- **Task instructions**:
In the records below, find each line with "class" and copy it.
[Exercise input Boundary: Start]
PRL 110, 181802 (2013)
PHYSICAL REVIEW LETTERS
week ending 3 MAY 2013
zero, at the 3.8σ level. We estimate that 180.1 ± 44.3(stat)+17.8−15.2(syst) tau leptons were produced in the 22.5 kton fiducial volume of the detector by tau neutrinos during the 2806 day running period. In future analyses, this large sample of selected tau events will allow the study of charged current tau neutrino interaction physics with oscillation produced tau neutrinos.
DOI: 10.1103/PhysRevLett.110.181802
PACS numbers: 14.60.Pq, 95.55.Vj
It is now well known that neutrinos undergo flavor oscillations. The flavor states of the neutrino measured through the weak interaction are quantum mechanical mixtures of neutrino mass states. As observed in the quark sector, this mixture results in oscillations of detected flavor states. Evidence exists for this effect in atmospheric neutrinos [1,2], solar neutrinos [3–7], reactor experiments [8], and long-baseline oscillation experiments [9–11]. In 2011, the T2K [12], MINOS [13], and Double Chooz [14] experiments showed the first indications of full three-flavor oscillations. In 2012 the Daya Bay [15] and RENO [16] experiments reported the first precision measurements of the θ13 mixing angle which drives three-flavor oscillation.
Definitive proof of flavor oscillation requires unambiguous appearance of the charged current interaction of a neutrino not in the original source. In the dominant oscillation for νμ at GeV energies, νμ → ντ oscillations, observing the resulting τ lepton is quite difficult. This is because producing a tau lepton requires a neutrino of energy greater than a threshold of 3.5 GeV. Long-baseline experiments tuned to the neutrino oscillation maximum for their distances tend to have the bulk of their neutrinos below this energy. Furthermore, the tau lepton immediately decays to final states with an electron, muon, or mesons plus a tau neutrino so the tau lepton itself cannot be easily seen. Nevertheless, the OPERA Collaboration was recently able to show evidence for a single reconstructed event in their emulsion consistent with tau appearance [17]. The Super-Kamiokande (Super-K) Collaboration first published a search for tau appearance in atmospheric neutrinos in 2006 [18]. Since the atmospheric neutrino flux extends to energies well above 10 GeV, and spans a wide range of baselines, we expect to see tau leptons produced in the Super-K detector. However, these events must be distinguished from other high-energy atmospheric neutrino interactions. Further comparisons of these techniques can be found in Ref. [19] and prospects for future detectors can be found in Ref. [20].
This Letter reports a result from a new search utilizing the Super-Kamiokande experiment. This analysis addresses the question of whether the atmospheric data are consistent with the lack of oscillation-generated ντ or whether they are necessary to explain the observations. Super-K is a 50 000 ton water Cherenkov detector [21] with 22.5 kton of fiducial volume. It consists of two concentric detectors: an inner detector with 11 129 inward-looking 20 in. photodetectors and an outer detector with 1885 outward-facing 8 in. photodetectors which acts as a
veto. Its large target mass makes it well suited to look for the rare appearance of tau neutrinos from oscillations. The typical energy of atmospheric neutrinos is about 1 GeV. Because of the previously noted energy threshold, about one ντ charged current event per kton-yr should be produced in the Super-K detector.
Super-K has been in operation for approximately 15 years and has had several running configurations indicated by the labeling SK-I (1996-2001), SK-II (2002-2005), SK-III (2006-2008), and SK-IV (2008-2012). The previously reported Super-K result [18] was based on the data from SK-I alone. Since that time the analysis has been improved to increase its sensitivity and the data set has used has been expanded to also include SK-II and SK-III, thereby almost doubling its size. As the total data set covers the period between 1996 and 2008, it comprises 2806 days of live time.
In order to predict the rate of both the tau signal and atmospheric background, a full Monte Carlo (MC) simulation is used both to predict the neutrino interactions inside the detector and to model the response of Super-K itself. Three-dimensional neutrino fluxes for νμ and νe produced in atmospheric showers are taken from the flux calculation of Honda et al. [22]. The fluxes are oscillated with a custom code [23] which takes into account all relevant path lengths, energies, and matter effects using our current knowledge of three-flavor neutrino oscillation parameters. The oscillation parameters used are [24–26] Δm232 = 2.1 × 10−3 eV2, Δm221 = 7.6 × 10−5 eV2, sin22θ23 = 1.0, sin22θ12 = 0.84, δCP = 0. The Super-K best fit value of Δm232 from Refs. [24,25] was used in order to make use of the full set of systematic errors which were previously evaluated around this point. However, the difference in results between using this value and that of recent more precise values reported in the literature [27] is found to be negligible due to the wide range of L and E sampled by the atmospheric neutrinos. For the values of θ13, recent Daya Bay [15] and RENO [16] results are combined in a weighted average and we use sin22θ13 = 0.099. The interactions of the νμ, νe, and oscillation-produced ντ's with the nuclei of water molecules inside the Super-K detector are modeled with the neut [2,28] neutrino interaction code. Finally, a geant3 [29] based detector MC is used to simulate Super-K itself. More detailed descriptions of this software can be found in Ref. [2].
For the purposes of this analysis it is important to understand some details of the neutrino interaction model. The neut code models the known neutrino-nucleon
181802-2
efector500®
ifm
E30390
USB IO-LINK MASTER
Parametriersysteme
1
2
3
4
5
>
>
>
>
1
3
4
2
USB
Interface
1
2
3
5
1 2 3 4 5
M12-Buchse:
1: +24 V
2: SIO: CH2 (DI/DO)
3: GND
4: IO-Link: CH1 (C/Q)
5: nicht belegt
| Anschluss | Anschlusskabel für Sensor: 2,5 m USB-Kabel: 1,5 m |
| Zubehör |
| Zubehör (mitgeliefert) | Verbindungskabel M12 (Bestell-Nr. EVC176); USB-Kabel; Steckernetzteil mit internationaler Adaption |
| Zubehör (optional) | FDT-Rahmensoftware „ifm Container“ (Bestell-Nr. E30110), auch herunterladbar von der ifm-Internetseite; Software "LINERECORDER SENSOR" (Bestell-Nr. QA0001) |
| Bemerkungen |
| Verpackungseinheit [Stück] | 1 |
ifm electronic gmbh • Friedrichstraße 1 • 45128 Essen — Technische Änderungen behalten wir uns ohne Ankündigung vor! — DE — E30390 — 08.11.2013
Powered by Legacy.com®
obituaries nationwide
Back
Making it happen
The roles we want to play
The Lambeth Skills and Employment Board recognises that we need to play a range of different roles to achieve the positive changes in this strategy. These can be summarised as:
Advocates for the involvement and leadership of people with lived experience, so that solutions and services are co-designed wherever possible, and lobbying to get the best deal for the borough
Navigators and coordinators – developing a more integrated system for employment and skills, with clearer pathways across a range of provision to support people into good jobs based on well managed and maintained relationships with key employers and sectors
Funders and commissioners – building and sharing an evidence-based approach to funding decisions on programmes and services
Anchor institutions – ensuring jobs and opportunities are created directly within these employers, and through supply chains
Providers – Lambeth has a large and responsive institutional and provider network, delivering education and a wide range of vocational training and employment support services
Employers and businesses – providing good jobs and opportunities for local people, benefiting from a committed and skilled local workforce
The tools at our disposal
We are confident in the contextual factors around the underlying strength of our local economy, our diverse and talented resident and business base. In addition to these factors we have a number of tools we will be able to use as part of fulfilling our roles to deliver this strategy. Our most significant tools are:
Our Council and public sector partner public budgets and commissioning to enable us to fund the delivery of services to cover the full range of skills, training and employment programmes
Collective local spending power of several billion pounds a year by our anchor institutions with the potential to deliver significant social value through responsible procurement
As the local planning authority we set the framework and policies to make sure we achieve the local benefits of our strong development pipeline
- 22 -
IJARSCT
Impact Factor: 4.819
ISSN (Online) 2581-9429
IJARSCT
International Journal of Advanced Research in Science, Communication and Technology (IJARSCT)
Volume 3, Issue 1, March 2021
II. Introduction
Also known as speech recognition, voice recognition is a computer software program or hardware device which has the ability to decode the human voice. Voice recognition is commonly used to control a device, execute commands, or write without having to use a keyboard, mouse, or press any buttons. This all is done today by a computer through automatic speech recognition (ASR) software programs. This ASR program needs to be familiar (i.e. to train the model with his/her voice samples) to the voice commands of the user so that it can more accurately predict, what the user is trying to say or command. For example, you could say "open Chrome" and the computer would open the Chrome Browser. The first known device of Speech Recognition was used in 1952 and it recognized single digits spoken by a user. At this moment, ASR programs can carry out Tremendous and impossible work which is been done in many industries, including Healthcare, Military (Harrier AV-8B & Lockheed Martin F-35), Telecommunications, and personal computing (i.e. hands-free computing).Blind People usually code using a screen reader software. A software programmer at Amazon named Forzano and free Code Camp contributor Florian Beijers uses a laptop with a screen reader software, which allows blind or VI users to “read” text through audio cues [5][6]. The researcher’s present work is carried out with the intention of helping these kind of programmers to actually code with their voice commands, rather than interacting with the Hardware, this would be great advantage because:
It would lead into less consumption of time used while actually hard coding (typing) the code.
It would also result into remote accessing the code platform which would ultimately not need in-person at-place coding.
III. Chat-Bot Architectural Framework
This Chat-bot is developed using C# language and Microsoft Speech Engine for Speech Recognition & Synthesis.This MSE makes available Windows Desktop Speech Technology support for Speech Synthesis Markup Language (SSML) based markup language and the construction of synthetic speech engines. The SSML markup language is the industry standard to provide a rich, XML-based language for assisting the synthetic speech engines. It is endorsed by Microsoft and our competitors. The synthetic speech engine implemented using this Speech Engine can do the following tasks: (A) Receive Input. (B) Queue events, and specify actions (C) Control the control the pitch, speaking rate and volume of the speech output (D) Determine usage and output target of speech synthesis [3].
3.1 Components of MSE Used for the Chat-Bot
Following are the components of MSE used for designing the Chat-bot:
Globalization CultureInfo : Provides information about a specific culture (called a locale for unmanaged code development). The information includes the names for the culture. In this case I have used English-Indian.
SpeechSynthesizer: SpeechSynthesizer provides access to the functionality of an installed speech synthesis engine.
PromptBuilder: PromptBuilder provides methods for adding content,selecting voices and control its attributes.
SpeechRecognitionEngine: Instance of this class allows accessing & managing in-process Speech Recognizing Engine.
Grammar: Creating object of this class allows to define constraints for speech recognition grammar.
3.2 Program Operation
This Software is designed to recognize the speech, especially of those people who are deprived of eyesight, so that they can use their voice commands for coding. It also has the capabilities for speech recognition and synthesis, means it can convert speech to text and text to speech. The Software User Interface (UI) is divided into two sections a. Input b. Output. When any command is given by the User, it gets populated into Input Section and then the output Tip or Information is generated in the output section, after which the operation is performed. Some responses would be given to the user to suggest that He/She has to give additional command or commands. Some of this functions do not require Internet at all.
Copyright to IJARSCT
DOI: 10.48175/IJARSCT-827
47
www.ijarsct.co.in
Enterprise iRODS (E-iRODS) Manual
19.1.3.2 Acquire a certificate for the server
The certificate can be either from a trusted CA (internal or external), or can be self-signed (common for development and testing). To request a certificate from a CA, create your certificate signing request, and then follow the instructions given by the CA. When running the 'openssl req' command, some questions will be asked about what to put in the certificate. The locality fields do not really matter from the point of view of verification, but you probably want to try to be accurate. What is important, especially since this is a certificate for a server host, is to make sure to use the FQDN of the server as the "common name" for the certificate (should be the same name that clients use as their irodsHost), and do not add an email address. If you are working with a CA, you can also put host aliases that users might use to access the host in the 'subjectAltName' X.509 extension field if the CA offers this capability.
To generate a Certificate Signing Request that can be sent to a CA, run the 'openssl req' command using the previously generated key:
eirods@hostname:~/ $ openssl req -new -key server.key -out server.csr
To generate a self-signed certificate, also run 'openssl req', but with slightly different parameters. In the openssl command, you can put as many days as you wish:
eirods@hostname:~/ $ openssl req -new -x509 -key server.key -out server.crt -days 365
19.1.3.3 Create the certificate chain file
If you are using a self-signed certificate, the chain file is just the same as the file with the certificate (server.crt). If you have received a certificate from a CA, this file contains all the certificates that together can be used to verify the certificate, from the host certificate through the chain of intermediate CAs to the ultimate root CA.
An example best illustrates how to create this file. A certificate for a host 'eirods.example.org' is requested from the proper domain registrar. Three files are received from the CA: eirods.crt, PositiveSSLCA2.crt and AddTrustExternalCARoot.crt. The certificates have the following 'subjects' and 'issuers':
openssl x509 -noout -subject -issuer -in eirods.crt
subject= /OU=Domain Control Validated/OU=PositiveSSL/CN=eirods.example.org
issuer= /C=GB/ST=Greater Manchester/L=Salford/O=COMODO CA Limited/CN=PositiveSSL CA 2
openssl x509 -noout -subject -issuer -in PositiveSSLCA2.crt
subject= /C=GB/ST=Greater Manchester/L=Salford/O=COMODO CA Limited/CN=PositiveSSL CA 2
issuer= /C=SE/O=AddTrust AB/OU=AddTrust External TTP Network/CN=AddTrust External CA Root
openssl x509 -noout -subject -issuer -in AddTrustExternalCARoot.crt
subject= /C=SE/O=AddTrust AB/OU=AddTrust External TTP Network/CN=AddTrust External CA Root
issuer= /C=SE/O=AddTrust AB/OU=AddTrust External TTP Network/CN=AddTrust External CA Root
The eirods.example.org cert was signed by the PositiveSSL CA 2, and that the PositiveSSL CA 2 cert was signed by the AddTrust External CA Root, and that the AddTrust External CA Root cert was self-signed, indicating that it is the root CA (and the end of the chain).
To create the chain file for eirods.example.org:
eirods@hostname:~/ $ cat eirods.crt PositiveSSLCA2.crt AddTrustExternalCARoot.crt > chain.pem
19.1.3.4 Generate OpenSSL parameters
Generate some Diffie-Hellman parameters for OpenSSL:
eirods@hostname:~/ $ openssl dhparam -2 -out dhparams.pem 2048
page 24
[Exercise input Boundary: End]
- **Result of this exercise**:
SpeechRecognitionEngine: Instance of this class allows accessing & managing in-process Speech Recognizing Engine.
Grammar: Creating object of this class allows to define constraints for speech recognition grammar.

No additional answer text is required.